• [과제] 아래의 모든 행을 번호 목록으로 나타내세요. 빈 줄은 빼세요.

..............................

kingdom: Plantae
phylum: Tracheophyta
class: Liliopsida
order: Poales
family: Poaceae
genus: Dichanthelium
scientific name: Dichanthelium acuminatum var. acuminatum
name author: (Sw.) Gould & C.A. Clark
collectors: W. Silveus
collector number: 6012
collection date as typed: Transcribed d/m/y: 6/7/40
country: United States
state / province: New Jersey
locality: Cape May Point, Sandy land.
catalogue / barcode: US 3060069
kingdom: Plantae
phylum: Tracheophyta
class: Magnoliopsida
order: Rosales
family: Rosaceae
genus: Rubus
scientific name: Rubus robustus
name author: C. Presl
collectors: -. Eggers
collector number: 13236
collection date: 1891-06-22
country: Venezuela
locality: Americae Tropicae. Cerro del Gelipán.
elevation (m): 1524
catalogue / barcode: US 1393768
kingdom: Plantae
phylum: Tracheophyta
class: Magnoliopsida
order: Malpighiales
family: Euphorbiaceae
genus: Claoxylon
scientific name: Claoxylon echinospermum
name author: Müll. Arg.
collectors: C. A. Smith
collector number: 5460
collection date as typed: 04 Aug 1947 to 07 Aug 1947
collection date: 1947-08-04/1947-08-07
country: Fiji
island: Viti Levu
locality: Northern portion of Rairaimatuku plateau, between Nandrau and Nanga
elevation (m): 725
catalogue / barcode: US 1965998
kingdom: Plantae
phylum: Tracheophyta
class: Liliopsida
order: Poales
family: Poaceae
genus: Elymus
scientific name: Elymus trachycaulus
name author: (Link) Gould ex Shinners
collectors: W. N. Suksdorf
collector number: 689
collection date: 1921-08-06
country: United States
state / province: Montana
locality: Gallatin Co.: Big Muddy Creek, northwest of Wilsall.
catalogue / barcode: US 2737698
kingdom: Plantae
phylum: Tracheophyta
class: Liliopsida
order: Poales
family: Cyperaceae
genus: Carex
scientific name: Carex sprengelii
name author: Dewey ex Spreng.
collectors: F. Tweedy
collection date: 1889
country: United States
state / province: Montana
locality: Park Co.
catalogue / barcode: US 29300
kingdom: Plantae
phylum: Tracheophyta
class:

..............................

• [연습 정답]
1. kingdom: Plantae
2. phylum: Tracheophyta
3. class: Liliopsida
4. order: Poales
5. family: Poaceae
6. genus: Dichanthelium
7. scientific name: Dichanthelium acuminatum var. acuminatum
8. name author: (Sw.) Gould & C.A. Clark
9. collectors: W. Silveus
10. collector number: 6012
11. collection date as typed: Transcribed d/m/y: 6/7/40
12. country: United States
13. state / province: New Jersey
14. locality: Cape May Point, Sandy land.
15. catalogue / barcode: US 3060069
16. kingdom: Plantae
17. phylum: Tracheophyta
18. class: Magnoliopsida
19. order: Rosales
20. family: Rosaceae
21. genus: Rubus
22. scientific name: Rubus robustus
23. name author: C. Presl
24. collectors: -. Eggers
25. collector number: 13236
26. collection date: 1891-06-22
27. country: Venezuela
28. locality: Americae Tropicae. Cerro del Gelipán.
29. elevation (m): 1524
30. catalogue / barcode: US 1393768
31. kingdom: Plantae
32. phylum: Tracheophyta
33. class: Magnoliopsida
34. order: Malpighiales
35. family: Euphorbiaceae
36. genus: Claoxylon
37. scientific name: Claoxylon echinospermum
38. name author: Müll. Arg.
39. collectors: C. A. Smith
40. collector number: 5460
41. collection date as typed: 04 Aug 1947 to 07 Aug 1947
42. collection date: 1947-08-04/1947-08-07
43. country: Fiji
44. island: Viti Levu
45. locality: Northern portion of Rairaimatuku plateau, between Nandrau and Nanga
46. elevation (m): 725
47. catalogue / barcode: US 1965998
48. kingdom: Plantae
49. phylum: Tracheophyta
50. class: Liliopsida
51. order: Poales
52. family: Poaceae
53. genus: Elymus
54. scientific name: Elymus trachycaulus
55. name author: (Link) Gould ex Shinners
56. collectors: W. N. Suksdorf
57. collector number: 689
58. collection date: 1921-08-06
59. country: United States
60. state / province: Montana
61. locality: Gallatin Co.: Big Muddy Creek, northwest of Wilsall.
62. catalogue / barcode: US 2737698
63. kingdom: Plantae
64. phylum: Tracheophyta
65. class: Liliopsida
66. order: Poales
67. family: Cyperaceae
68. genus: Carex
69. scientific name: Carex sprengelii
70. name author: Dewey ex Spreng.
71. collectors: F. Tweedy
72. collection date: 1889
73. country: United States
74. state / province: Montana
75. locality: Park Co.
76. catalogue / barcode: US 29300
77. kingdom: Plantae
78. phylum: Tracheophyta
79. class:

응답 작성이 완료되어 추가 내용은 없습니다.